__Supplied text__:

# # #

However, without design of our urban spaces, our literature, our schools and hospitals, our systems and communications and our home life, there is, in contemporary culture, an emptiness, well at least something more resembling Afghanistan.

With design comes humankind’s contribution to nature — with design there is harmony and efficiency and improved productivity. And it requires the services of designers.

Ladies and Gentlemen — Over the past 50 years of my working life I have been witness to many initiatives to bring the professions together, in forums such as the Design Board of the Australia Council — or, to show how design improves industry — as the Industrial Design Council did — or how to bring eminent industrialists to the table with significant designers — such as the Australian Academy of Design did, or the noble efforts of Standards Australia, to identify the best of Australian product design through its Australian International Design Awards program.

But today is the first time that the bodies associated with the process of design, the leaders of the arts/crafts/design teaching and practicing world, have come together to form one voice — one peak body that can speak for all of us where and when it counts.

You may share my excitement at this decision, or you may say “just another think tank”, but there is the beginning of a voice that could lift this country from its dependence on other people’s ideas, from its apathy about its built environment, from a sense of us lagging behind in the innovation and creativity spectrum that some, not all but some, significant countries such as Sweden, Germany, Japan, Singapore, Italy and yes, Great Britain, have already established.

This is aside from countries like Switzerland and Finland, which have specialised in particular products and materials derived from historic love of crafts.

Nations that value design consistently rate above Australia in design performance and innovation, and actively promote design in their economies. The Scandinavian countries and Great Britain offer examples of how Australia is being out-thought by embracing the power of design thinking.

What we do well in Australia is to buy the products of these countries. We know what is good and all know we want it, but if we have a good idea, we invariably let other countries do the design and development for us.

At the 20/20 Summit — that I was nominated to attend by my University of Canberra, the role of architecture and urban design and the creative professions of the built environment found it hard to get any traction within the arts community there, as the essential, lasting major contribution to our economy that it is — the most significant part of the nation’s cultural capital — Cities!

# # #

__Using the information__:
• a. Repeat the part of the design speech from "But today is" up to and including "love of crafts.".
• b. Which countries does the design speech name as having already established a place in the innovation and creativity spectrum?
• c. Go on with the design speech from its last sentence.
The data after this point are separate from the design speech.

__Study material__:

# # #

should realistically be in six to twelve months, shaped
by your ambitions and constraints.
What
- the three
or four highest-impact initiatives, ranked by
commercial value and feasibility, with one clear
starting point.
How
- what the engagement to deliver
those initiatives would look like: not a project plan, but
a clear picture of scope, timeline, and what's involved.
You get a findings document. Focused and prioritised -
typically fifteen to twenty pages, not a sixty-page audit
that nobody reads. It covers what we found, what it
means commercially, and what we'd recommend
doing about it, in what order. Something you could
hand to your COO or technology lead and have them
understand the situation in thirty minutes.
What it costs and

# # #

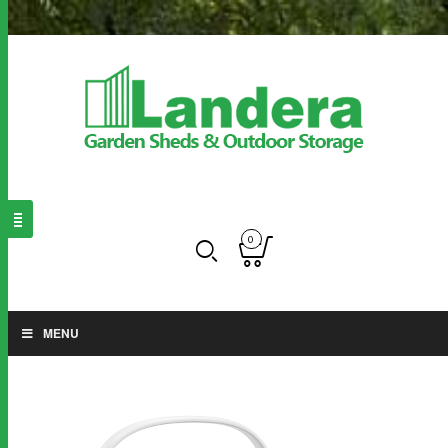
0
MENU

# # #

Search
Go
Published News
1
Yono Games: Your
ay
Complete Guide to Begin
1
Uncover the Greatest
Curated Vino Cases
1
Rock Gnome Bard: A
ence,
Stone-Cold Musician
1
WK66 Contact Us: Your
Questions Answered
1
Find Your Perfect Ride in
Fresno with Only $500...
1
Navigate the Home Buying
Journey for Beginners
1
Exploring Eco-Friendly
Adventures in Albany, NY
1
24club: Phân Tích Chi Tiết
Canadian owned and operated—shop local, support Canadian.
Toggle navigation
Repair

# # #

__Per-task answers__:
• a.
But today is the first time that the bodies associated with the process of design, the leaders of the arts/crafts/design teaching and practicing world, have come together to form one voice — one peak body that can speak for all of us where and when it counts.

You may share my excitement at this decision, or you may say “just another think tank”, but there is the beginning of a voice that could lift this country from its dependence on other people’s ideas, from its apathy about its built environment, from a sense of us lagging behind in the innovation and creativity spectrum that some, not all but some, significant countries such as Sweden, Germany, Japan, Singapore, Italy and yes, Great Britain, have already established.

This is aside from countries like Switzerland and Finland, which have specialised in particular products and materials derived from historic love of crafts.

• b. Sweden, Germany, Japan, Singapore, Italy, Great Britain

• c.
Professor Mark Burry – architect and Director of RMIT’s Design Research Institute — who has unlocked the secrets of the mathematical formula that underpins Antonio Gaudi’s “Sagrada Familia”  Cathedral in Barcelona, knows what it is to fight for recognition of the designer. Burry’s institute brings together researchers from a range of design disciplines to work in teams around design challenges such as new urban environments, customised manufacture of apparel, creating healthy and supportive workplaces, art in public and private places, and interactive construction of spatial maps and archives.

And yet, he says:   “The outside world may not clearly understand the designer’s role.”  And he goes on to say that:  “Australia doesn’t give voice to the cultural achievements of designers, as opposed to the widespread support and promotion it gives to sports people.”

Let me cite some examples of successful programs that have integrated design with successful business outcomes.

“In Japan”, says Brandon Gien Executive Director of the Australian International Design Awards program of Standards Australia, “no wise consumer would dare to buy a kettle or a radio that did not have the ‘G mark’ or good design label.”  The Japan G-Mark System is one of the oldest and most respected Design Award programs in the world. Created in 1957 by the Japanese Government, it is now privately operated. The G-Mark trademark has a recognition ratio of 86% of Japanese consumers who see it as a trusted symbol of well designed, quality products. The G-Mark system is applied to all areas of design, including product design, communications design, the built environment, and systems design.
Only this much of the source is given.